Bell and Wyatt both pointed to Smith’s lack of office hours in Town Hall and relative unavailability as a reason for lack of confidence in the now-former mayor. Smith pointed to his need for time management.
“I don’t think citizens truly understand what we get paid,” Smith said. “My check every month is $362.40 – 50 cents an hour, that’s what my salary amounts to. Everyone says ‘why’s the mayor not working full-time Monday to Friday, 8 to 5 in city hall.’ I’ve got bills to pay, a family to raise, vehicles to pay for, groceries to buy. The mayor is not a full time just and has never been a full-time job.”

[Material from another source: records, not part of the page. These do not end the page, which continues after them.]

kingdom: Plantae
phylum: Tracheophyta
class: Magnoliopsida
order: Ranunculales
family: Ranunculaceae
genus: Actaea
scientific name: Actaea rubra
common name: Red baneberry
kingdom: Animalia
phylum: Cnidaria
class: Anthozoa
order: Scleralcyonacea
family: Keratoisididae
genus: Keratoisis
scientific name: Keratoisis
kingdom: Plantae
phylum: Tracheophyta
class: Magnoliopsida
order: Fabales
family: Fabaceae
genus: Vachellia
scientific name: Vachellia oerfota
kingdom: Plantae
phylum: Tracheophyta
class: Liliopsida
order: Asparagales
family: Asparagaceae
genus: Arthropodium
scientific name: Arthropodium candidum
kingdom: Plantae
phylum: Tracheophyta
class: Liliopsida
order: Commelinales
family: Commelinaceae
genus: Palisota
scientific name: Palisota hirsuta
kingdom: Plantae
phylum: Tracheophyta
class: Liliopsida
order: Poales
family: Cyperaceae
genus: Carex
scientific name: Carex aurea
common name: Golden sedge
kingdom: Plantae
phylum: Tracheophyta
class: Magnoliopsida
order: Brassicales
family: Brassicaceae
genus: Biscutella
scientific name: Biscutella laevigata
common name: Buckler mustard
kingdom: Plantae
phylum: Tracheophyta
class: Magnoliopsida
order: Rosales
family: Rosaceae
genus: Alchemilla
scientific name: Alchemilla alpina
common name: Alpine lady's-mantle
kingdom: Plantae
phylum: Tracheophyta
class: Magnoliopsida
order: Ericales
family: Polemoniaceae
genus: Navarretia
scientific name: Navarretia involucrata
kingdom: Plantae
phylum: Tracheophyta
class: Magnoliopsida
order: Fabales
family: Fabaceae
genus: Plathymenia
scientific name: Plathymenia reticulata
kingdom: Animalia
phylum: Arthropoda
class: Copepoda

Citing these complaints, Smith explained to the Mountain Messenger on October 13, before his resignation, that the office has been stressful.
“I’m kind of a stone-hearted individual, most things don’t bother me, but I will say that it is very hurtful, some of the stuff I read and some of the comments I see on Facebook,” Smith said. “One of the biggest things I see is that the mayor doesn’t give a s***. … I have a 12 year old son. I care about everyone else’s kids and I care about the drug problem. It wouldn’t make a difference if I was the mayor or not, I’m still a citizen of Rainelle. … It gets to a certain point in life where it starts affecting your home life and your family life. Once it gets to that point, you’ve drawn the line. If it continues, I want no part of it at all.”
With Smith’s resignation, what happens next is up in the air.
“They act like all these drug problems started 24 hours after we took over,” Smith said. “Those drugs problems have always been here, we’ve always had drug problems. … Have they gotten worse? Yes, they have. I’ll be the first to admit that. Has the homeless situation gotten worse? Yeah, it has. … I don’t know what the answer is to fixing the problem.”